START Excerpted records

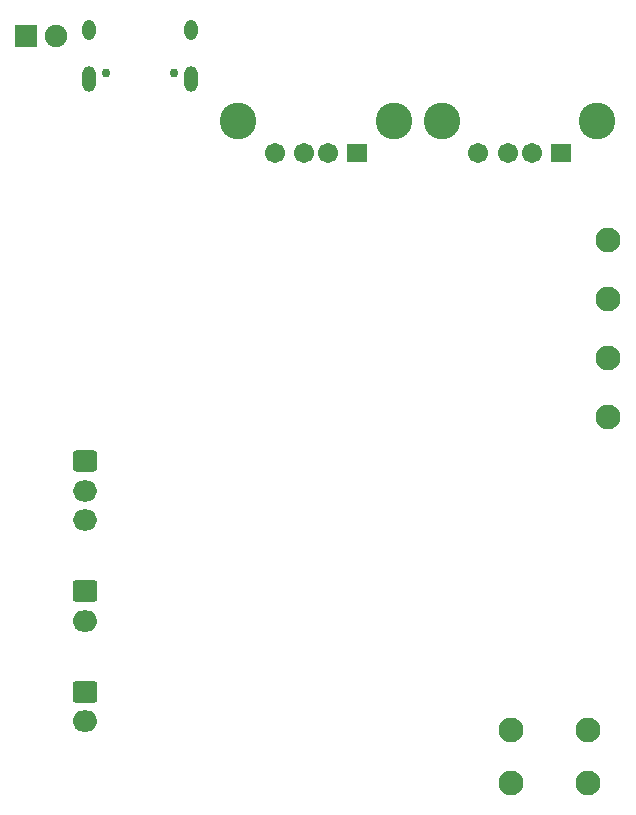
<source format=gbr>
G04 #@! TF.GenerationSoftware,KiCad,Pcbnew,(5.99.0-9218-g05b559c9dc)*
G04 #@! TF.CreationDate,2021-05-17T00:15:44+02:00*
G04 #@! TF.ProjectId,Self_Watering_Plant,53656c66-5f57-4617-9465-72696e675f50,rev?*
G04 #@! TF.SameCoordinates,Original*
G04 #@! TF.FileFunction,Soldermask,Bot*
G04 #@! TF.FilePolarity,Negative*
%FSLAX46Y46*%
G04 Gerber Fmt 4.6, Leading zero omitted, Abs format (unit mm)*
G04 Created by KiCad (PCBNEW (5.99.0-9218-g05b559c9dc)) date 2021-05-17 00:15:44*
%MOMM*%
%LPD*%
G01*
G04 APERTURE LIST*
G04 Aperture macros list*
%AMRoundRect*
0 Rectangle with rounded corners*
0 $1 Rounding radius*
0 $2 $3 $4 $5 $6 $7 $8 $9 X,Y pos of 4 corners*
0 Add a 4 corners polygon primitive as box body*
4,1,4,$2,$3,$4,$5,$6,$7,$8,$9,$2,$3,0*
0 Add four circle primitives for the rounded corners*
1,1,$1+$1,$2,$3*
1,1,$1+$1,$4,$5*
1,1,$1+$1,$6,$7*
1,1,$1+$1,$8,$9*
0 Add four rect primitives between the rounded corners*
20,1,$1+$1,$2,$3,$4,$5,0*
20,1,$1+$1,$4,$5,$6,$7,0*
20,1,$1+$1,$6,$7,$8,$9,0*
20,1,$1+$1,$8,$9,$2,$3,0*%
G04 Aperture macros list end*
%ADD10O,1.102000X2.202000*%
%ADD11C,0.752000*%
%ADD12O,1.102000X1.702000*%
%ADD13RoundRect,0.051000X0.800000X0.750000X-0.800000X0.750000X-0.800000X-0.750000X0.800000X-0.750000X0*%
%ADD14C,1.702000*%
%ADD15C,3.102000*%
%ADD16C,2.102000*%
%ADD17RoundRect,0.265000X-0.786000X0.636000X-0.786000X-0.636000X0.786000X-0.636000X0.786000X0.636000X0*%
%ADD18O,2.102000X1.802000*%
%ADD19RoundRect,0.265000X-0.761000X0.636000X-0.761000X-0.636000X0.761000X-0.636000X0.761000X0.636000X0*%
%ADD20O,2.052000X1.802000*%
%ADD21RoundRect,0.051000X-0.900000X-0.900000X0.900000X-0.900000X0.900000X0.900000X-0.900000X0.900000X0*%
%ADD22C,1.902000*%
G04 APERTURE END LIST*
D10*
X123780000Y-76630000D03*
X132420000Y-76630000D03*
D11*
X130990000Y-76100000D03*
D12*
X132420000Y-72450000D03*
D11*
X125210000Y-76100000D03*
D12*
X123780000Y-72450000D03*
D13*
X146500000Y-82860000D03*
D14*
X144000000Y-82860000D03*
X142000000Y-82860000D03*
X139500000Y-82860000D03*
D15*
X136430000Y-80150000D03*
X149570000Y-80150000D03*
D16*
X167750000Y-95250000D03*
X167750000Y-90250000D03*
X167750000Y-105250000D03*
X167750000Y-100250000D03*
D13*
X163750000Y-82860000D03*
D14*
X161250000Y-82860000D03*
X159250000Y-82860000D03*
X156750000Y-82860000D03*
D15*
X153680000Y-80150000D03*
X166820000Y-80150000D03*
D17*
X123450000Y-120000000D03*
D18*
X123450000Y-122500000D03*
D17*
X123450000Y-128500000D03*
D18*
X123450000Y-131000000D03*
D19*
X123450000Y-109000000D03*
D20*
X123450000Y-111500000D03*
X123450000Y-114000000D03*
D16*
X159500000Y-136250000D03*
X166000000Y-136250000D03*
X166000000Y-131750000D03*
X159500000Y-131750000D03*
D21*
X118475000Y-73000000D03*
D22*
X121015000Y-73000000D03*
M02*

</source>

END Excerpted records

• _Directions for this task_: Repeat the records above exactly, omitting every picture.

• _Expected output_:
<source format=gbr>
G04 #@! TF.GenerationSoftware,KiCad,Pcbnew,(5.99.0-9218-g05b559c9dc)*
G04 #@! TF.CreationDate,2021-05-17T00:15:44+02:00*
G04 #@! TF.ProjectId,Self_Watering_Plant,53656c66-5f57-4617-9465-72696e675f50,rev?*
G04 #@! TF.SameCoordinates,Original*
G04 #@! TF.FileFunction,Soldermask,Bot*
G04 #@! TF.FilePolarity,Negative*
%FSLAX46Y46*%
G04 Gerber Fmt 4.6, Leading zero omitted, Abs format (unit mm)*
G04 Created by KiCad (PCBNEW (5.99.0-9218-g05b559c9dc)) date 2021-05-17 00:15:44*
%MOMM*%
%LPD*%
G01*
G04 APERTURE LIST*
G04 Aperture macros list*
%AMRoundRect*
0 Rectangle with rounded corners*
0 $1 Rounding radius*
0 $2 $3 $4 $5 $6 $7 $8 $9 X,Y pos of 4 corners*
0 Add a 4 corners polygon primitive as box body*
4,1,4,$2,$3,$4,$5,$6,$7,$8,$9,$2,$3,0*
0 Add four circle primitives for the rounded corners*
1,1,$1+$1,$2,$3*
1,1,$1+$1,$4,$5*
1,1,$1+$1,$6,$7*
1,1,$1+$1,$8,$9*
0 Add four rect primitives between the rounded corners*
20,1,$1+$1,$2,$3,$4,$5,0*
20,1,$1+$1,$4,$5,$6,$7,0*
20,1,$1+$1,$6,$7,$8,$9,0*
20,1,$1+$1,$8,$9,$2,$3,0*%
G04 Aperture macros list end*
%ADD10O,1.102000X2.202000*%
%ADD11C,0.752000*%
%ADD12O,1.102000X1.702000*%
%ADD13RoundRect,0.051000X0.800000X0.750000X-0.800000X0.750000X-0.800000X-0.750000X0.800000X-0.750000X0*%
%ADD14C,1.702000*%
%ADD15C,3.102000*%
%ADD16C,2.102000*%
%ADD17RoundRect,0.265000X-0.786000X0.636000X-0.786000X-0.636000X0.786000X-0.636000X0.786000X0.636000X0*%
%ADD18O,2.102000X1.802000*%
%ADD19RoundRect,0.265000X-0.761000X0.636000X-0.761000X-0.636000X0.761000X-0.636000X0.761000X0.636000X0*%
%ADD20O,2.052000X1.802000*%
%ADD21RoundRect,0.051000X-0.900000X-0.900000X0.900000X-0.900000X0.900000X0.900000X-0.900000X0.900000X0*%
%ADD22C,1.902000*%
G04 APERTURE END LIST*
D10*
X123780000Y-76630000D03*
X132420000Y-76630000D03*
D11*
X130990000Y-76100000D03*
D12*
X132420000Y-72450000D03*
D11*
X125210000Y-76100000D03*
D12*
X123780000Y-72450000D03*
D13*
X146500000Y-82860000D03*
D14*
X144000000Y-82860000D03*
X142000000Y-82860000D03*
X139500000Y-82860000D03*
D15*
X136430000Y-80150000D03*
X149570000Y-80150000D03*
D16*
X167750000Y-95250000D03*
X167750000Y-90250000D03*
X167750000Y-105250000D03*
X167750000Y-100250000D03*
D13*
X163750000Y-82860000D03*
D14*
X161250000Y-82860000D03*
X159250000Y-82860000D03*
X156750000Y-82860000D03*
D15*
X153680000Y-80150000D03*
X166820000Y-80150000D03*
D17*
X123450000Y-120000000D03*
D18*
X123450000Y-122500000D03*
D17*
X123450000Y-128500000D03*
D18*
X123450000Y-131000000D03*
D19*
X123450000Y-109000000D03*
D20*
X123450000Y-111500000D03*
X123450000Y-114000000D03*
D16*
X159500000Y-136250000D03*
X166000000Y-136250000D03*
X166000000Y-131750000D03*
X159500000Y-131750000D03*
D21*
X118475000Y-73000000D03*
D22*
X121015000Y-73000000D03*
M02*

</source>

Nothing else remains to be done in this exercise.